A. pointed this out to me last Sunday, and I feel like it must be the greatest NYTimes wedding announcement of all time. She is a former sex columnist for the New York Press, with a MFA from Columbia. He is... a clown. You wonder why her parents would want an announcement in the Times, but you can't deny that it seems newsworthy. I only wish that the photo had the lucky groom in full-on clown makeup, but even without it was able to pick out the right announcement on the page. In any event, the reasons for the couples' mutual attraction are certainly obvious, and Outside Counsel wishes them the best.

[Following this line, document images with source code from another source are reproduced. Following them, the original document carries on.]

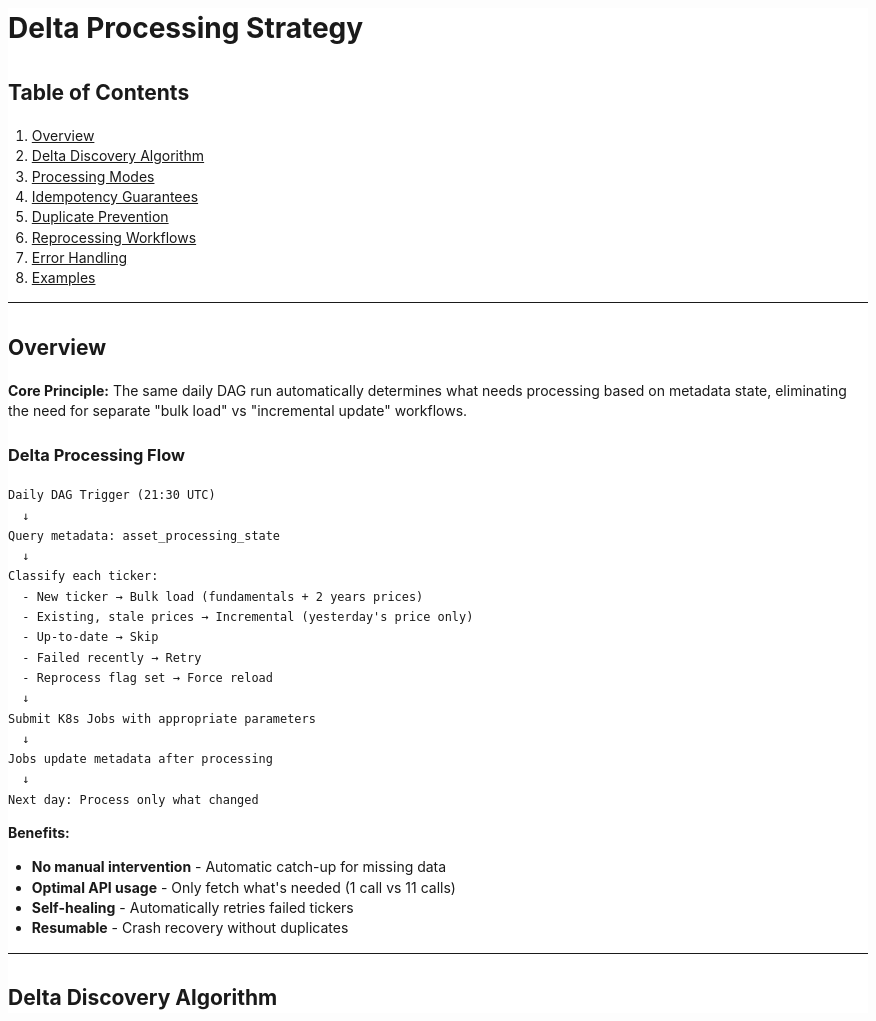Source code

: # Delta Processing Strategy

## Table of Contents
1. [Overview](#overview)
2. [Delta Discovery Algorithm](#delta-discovery-algorithm)
3. [Processing Modes](#processing-modes)
4. [Idempotency Guarantees](#idempotency-guarantees)
5. [Duplicate Prevention](#duplicate-prevention)
6. [Reprocessing Workflows](#reprocessing-workflows)
7. [Error Handling](#error-handling)
8. [Examples](#examples)

---

## Overview

**Core Principle:** The same daily DAG run automatically determines what needs processing based on metadata state, eliminating the need for separate "bulk load" vs "incremental update" workflows.

### Delta Processing Flow

```
Daily DAG Trigger (21:30 UTC)
  ↓
Query metadata: asset_processing_state
  ↓
Classify each ticker:
  - New ticker → Bulk load (fundamentals + 2 years prices)
  - Existing, stale prices → Incremental (yesterday's price only)
  - Up-to-date → Skip
  - Failed recently → Retry
  - Reprocess flag set → Force reload
  ↓
Submit K8s Jobs with appropriate parameters
  ↓
Jobs update metadata after processing
  ↓
Next day: Process only what changed
```

**Benefits:**
- **No manual intervention** - Automatic catch-up for missing data
- **Optimal API usage** - Only fetch what's needed (1 call vs 11 calls)
- **Self-healing** - Automatically retries failed tickers
- **Resumable** - Crash recovery without duplicates

---

## Delta Discovery Algorithm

It has been a while since I've read the New York Press, but back then it was a weekly alternative paper that tried to distinguish itself from the Village Voice by being somewhat right wing. Of course, "conservative" in the late 80's-early 90's meant something different than it does now, when it means "unhinged". "Conservative" in New York has typically meant something more along the lines of "Go away, squeegee guy," rather than, "Burn Washington to the ground!" Even so, being the sex columnist for a publication like that must have been a wearying chore. Rudy Giuliani's wife writing and asking what would be a nice housewarming gift for the mayor's gay roommates, complaints about limo drivers snooping on backseat activities, you know, that sort of thing. How liberating it must feel for Ms. Sellars to come home to a rousing evening of clown sex. Having your partner squeeze your breasts and say "Ah-Roo-Gah!"-- that never gets old. 

Tuesday, October 01, 2013




















From Slate, this chart shows the percent of workers furloughed, by agency.
"Hardest hit by the shutdown are NASA, the Department of Housing and Urban Development, the Department of Education, the Environmental Protection Agency, and the Securities and Exchange Commission. These agencies and others have basically gone on life support, with nine out of 10 employees furloughed, according to the Washington Post.

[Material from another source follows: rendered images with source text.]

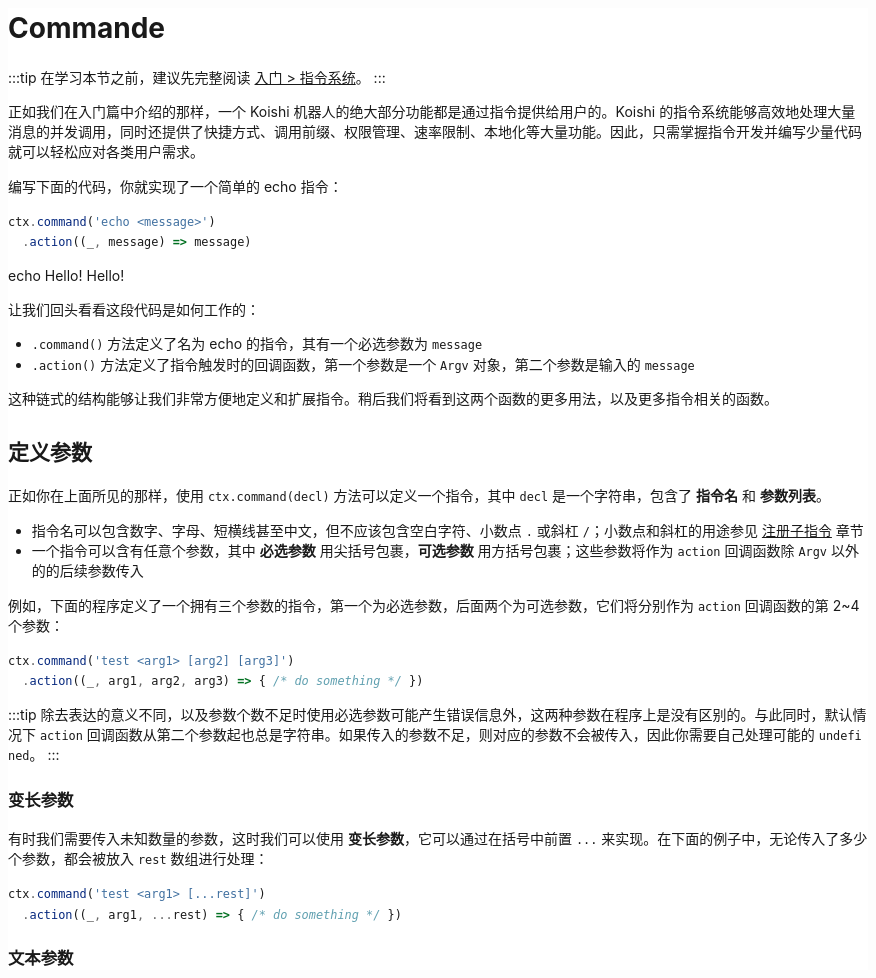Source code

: # Commande

:::tip
在学习本节之前，建议先完整阅读 [入门 > 指令系统](../../manual/usage/command.md)。
:::

正如我们在入门篇中介绍的那样，一个 Koishi 机器人的绝大部分功能都是通过指令提供给用户的。Koishi 的指令系统能够高效地处理大量消息的并发调用，同时还提供了快捷方式、调用前缀、权限管理、速率限制、本地化等大量功能。因此，只需掌握指令开发并编写少量代码就可以轻松应对各类用户需求。

编写下面的代码，你就实现了一个简单的 echo 指令：

```ts
ctx.command('echo <message>')
  .action((_, message) => message)
```

<chat-panel>
<chat-message nickname="Alice">echo Hello!</chat-message>
<chat-message nickname="Koishi">Hello!</chat-message>
</chat-panel>

让我们回头看看这段代码是如何工作的：

- `.command()` 方法定义了名为 echo 的指令，其有一个必选参数为 `message`
- `.action()` 方法定义了指令触发时的回调函数，第一个参数是一个 `Argv` 对象，第二个参数是输入的 `message`

这种链式的结构能够让我们非常方便地定义和扩展指令。稍后我们将看到这两个函数的更多用法，以及更多指令相关的函数。

## 定义参数

正如你在上面所见的那样，使用 `ctx.command(decl)` 方法可以定义一个指令，其中 `decl` 是一个字符串，包含了 **指令名** 和 **参数列表**。

- 指令名可以包含数字、字母、短横线甚至中文，但不应该包含空白字符、小数点 `.` 或斜杠 `/`；小数点和斜杠的用途参见 [注册子指令](#注册子指令) 章节
- 一个指令可以含有任意个参数，其中 **必选参数** 用尖括号包裹，**可选参数** 用方括号包裹；这些参数将作为 `action` 回调函数除 `Argv` 以外的的后续参数传入

例如，下面的程序定义了一个拥有三个参数的指令，第一个为必选参数，后面两个为可选参数，它们将分别作为 `action` 回调函数的第 2~4 个参数：

```ts
ctx.command('test <arg1> [arg2] [arg3]')
  .action((_, arg1, arg2, arg3) => { /* do something */ })
```

:::tip
除去表达的意义不同，以及参数个数不足时使用必选参数可能产生错误信息外，这两种参数在程序上是没有区别的。与此同时，默认情况下 `action` 回调函数从第二个参数起也总是字符串。如果传入的参数不足，则对应的参数不会被传入，因此你需要自己处理可能的 `undefined`。
:::

### 变长参数

有时我们需要传入未知数量的参数，这时我们可以使用 **变长参数**，它可以通过在括号中前置 `...` 来实现。在下面的例子中，无论传入了多少个参数，都会被放入 `rest` 数组进行处理：

```ts
ctx.command('test <arg1> [...rest]')
  .action((_, arg1, ...rest) => { /* do something */ })
```

### 文本参数
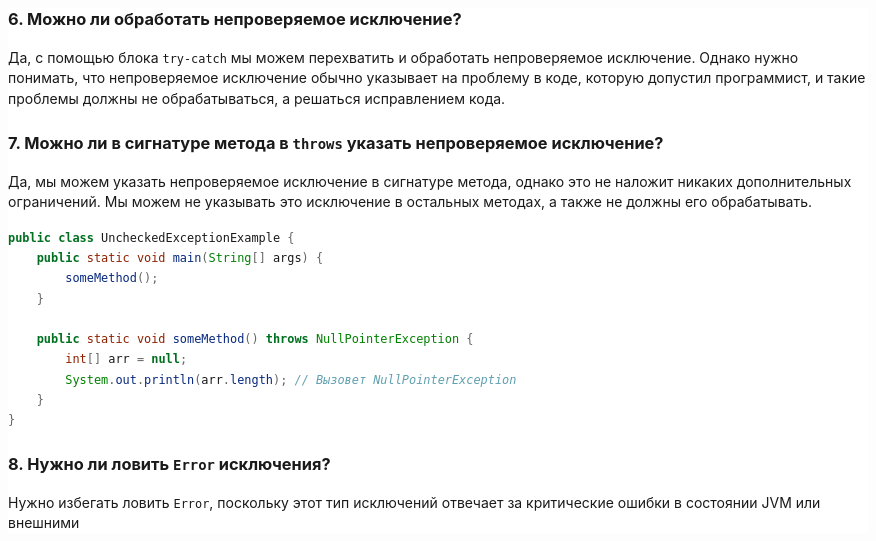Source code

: ### 6. Можно ли обработать непроверяемое исключение?

Да, с помощью блока `try-catch` мы можем перехватить и обработать непроверяемое исключение. Однако нужно понимать, что
непроверяемое исключение обычно указывает на проблему в коде, которую допустил программист, и такие проблемы должны не
обрабатываться, а решаться исправлением кода.

### 7. Можно ли в сигнатуре метода в `throws` указать непроверяемое исключение?

Да, мы можем указать непроверяемое исключение в сигнатуре метода, однако это не наложит никаких дополнительных
ограничений. Мы можем не указывать это исключение в остальных методах, а также не должны его обрабатывать.

```java
public class UncheckedExceptionExample {
    public static void main(String[] args) {
        someMethod();
    }

    public static void someMethod() throws NullPointerException {
        int[] arr = null;
        System.out.println(arr.length); // Вызовет NullPointerException
    }
}
```

### 8. Нужно ли ловить `Error` исключения?

Нужно избегать ловить `Error`, поскольку этот тип исключений отвечает за критические ошибки в состоянии JVM или внешними
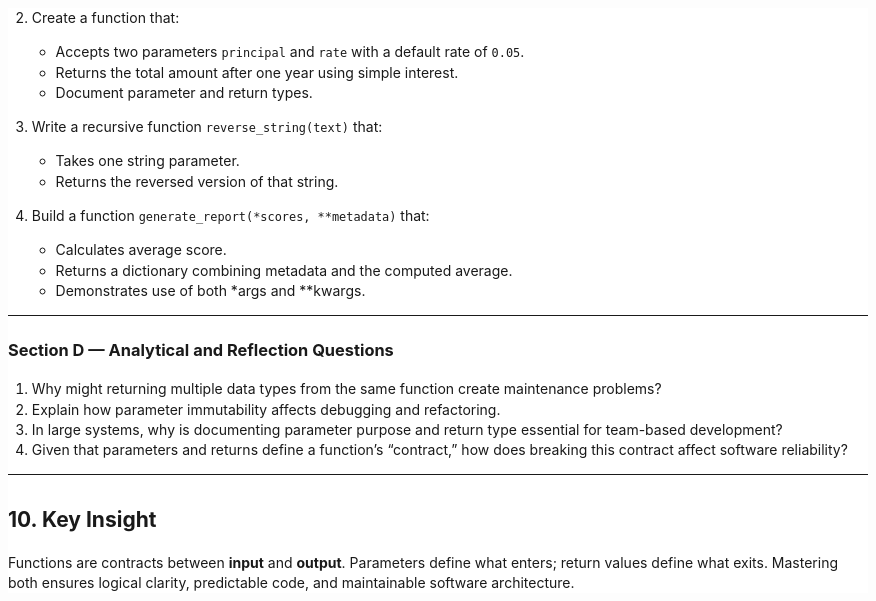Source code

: 2. Create a function that:

   * Accepts two parameters `principal` and `rate` with a default rate of `0.05`.
   * Returns the total amount after one year using simple interest.
   * Document parameter and return types.

3. Write a recursive function `reverse_string(text)` that:

   * Takes one string parameter.
   * Returns the reversed version of that string.

4. Build a function `generate_report(*scores, **metadata)` that:

   * Calculates average score.
   * Returns a dictionary combining metadata and the computed average.
   * Demonstrates use of both *args and **kwargs.

---

### **Section D — Analytical and Reflection Questions**

1. Why might returning multiple data types from the same function create maintenance problems?
2. Explain how parameter immutability affects debugging and refactoring.
3. In large systems, why is documenting parameter purpose and return type essential for team-based development?
4. Given that parameters and returns define a function’s “contract,” how does breaking this contract affect software reliability?

---

## 10. Key Insight

Functions are contracts between **input** and **output**.
Parameters define what enters; return values define what exits.
Mastering both ensures logical clarity, predictable code, and maintainable software architecture.

```
```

"The effect of the shutdown on the Department of Veterans Affairs and the Department of Defense is comparatively slight, with only about one of every 20 workers furloughed in each.
"The Federal Reserve and the Postal Service will continue operating because they are self-funded agencies, and the State Department has the funding to operate normally and issue passports for a limited time."
The court system can apparently limp along for the next ten days or so.